By Babygirl Wednesday, December 07, 2011

 

In July 2010 I had a tram flap surgery to reconstruct after a mastectomy, after the 15 plus hour surgery I began having problems about a month later in September 2010 I found out that I had co5tracted a bacteria called micro bacterium which turned into an infection but no one knows how I got it. I had surgery again in October 2010 to clean out the infection which they ended up removing the mesh and replacing it with something else. I was on major anti-biotic for several months in IV form and then put on pill form for a few more months, here it is December of 2011 and I still have swelling, and every time I go for a walk it becomes worse I have a lot of pain and my abdominal area get real hard and now it appears to be moving up to my stomach area. I complain to the doctor but he says he does not know how or why I am still having pain and now I am having back pain because I begin to lean forward as the swelling gets bigger.  I feel as though I should of never had this surgery, I was so self-conscious about having no breasts that I went ahead and had the surgery and now I feel even more self-conscious, and now I have major issues when it comes to letting my husband see me because i am embarrassed I have alot of scars on me and the reconstruction appeared to have been botched and I do not know where to turn because my medical is limited and it’s hard to find another plastic surgeon that takes state medical.  if anyone has a suggestion I am open for them

PJ Hamel, Health Guide
12/ 7/11 5:27am

I am SO sorry you've had to go through this.... Unfortunately, the downside of tricky surgery like the TRAM flap is that there's a greater than usual chance of failure, for whatever reason - much more so than with, say, having your tonsils out.

 

I hope the first hurdle you can tackle is getting past your embarrassment around your husband.
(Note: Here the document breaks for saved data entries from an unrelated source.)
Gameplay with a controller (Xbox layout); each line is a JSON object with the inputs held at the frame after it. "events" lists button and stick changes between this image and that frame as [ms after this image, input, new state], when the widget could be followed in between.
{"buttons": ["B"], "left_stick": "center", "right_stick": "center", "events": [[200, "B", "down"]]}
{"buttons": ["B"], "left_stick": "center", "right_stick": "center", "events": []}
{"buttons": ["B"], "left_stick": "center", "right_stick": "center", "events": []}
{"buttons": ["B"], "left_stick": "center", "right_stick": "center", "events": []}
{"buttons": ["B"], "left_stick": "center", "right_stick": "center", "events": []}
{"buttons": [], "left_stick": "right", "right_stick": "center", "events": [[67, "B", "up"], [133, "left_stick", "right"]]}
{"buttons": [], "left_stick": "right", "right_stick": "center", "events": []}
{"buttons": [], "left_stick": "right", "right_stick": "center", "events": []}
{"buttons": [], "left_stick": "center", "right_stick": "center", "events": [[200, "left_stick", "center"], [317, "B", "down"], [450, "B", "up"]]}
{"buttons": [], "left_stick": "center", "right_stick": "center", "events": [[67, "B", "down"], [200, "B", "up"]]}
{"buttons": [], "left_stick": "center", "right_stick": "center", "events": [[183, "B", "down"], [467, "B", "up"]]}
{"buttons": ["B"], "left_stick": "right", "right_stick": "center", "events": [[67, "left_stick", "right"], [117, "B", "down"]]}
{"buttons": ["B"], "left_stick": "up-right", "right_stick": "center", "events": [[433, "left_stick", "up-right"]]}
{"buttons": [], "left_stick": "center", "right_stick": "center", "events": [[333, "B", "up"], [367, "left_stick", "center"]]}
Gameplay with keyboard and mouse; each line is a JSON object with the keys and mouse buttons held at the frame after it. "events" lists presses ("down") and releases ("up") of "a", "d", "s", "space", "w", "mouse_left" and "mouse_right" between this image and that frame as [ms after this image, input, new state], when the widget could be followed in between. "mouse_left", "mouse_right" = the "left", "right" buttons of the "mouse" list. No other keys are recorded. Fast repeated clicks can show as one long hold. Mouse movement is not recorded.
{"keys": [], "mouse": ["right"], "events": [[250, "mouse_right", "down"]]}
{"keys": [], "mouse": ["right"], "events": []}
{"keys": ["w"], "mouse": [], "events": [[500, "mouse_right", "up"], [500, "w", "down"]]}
YOU are not your breasts - you're so much more. If you're in a (hopefully) loving relationship, he wants to be with you, to support you... to love you. And that means YOU - not your breasts. Of course you feel bad about your looks; as women, that's what we grow up learning, to care for (and about) our bodies. But please, please, try to have a frank discussion with your husband about this - if, as I say, you're in a truly loving relationship, I'm betting you're much more worried about the scars than he is.

 

Next, are you being treated at a hospital with social workers? If so, go speak with them about next steps. You need to see a different surgeon, and they should be able to help you find one. I have a couple of friends who've had troublesome TRAMS, and it took a few years - and a few surgeons - to set things right. You don't have to live in pain; and you CAN expect a better result than what you've currently got. So you'll have to self-advocate, which takes energy and willpower. But be strong - you can do this. And we're here for you, whenever you want to vent, or need some support. Take care - PJH

Phyllis Johnson, Health Guide
12/ 7/11 6:20am

Your original surgeon didn't necessarily do a bad job.  Reconstruction surgery is complicated and complications can happen, even with the best surgeons.  Every surgery, no matter how  small, carries a risk of infection.  However, it sounds to me like your current doctor isn't doing enough to try to resolve the problem.  If PJ's suggestion of checking with the hospital social worker doesn't work, you could also try talking to your primary care doctor or oncologist about a referral to a new plastic surgeon.  They would be likely to know good local plastic surgeons.

 

When things go wrong, it's easy to start second guessing yourself, but try not to go down that road.  You made the best decision you could with the information you had at the time. 

 

I remember how self-conscious I was when I first finished surgery.  I was sure everyone was looking at my chest.  Then one evening a woman in my breast cancer support group said how excited she was to be finally be getting her prosthesis.  I realized that I had been sitting with her every Wednesday for weeks and had never noticed she was lopsided.  People, especially your husband, like you for yourself.  Your scars are badges of courage.  Wear them proudly.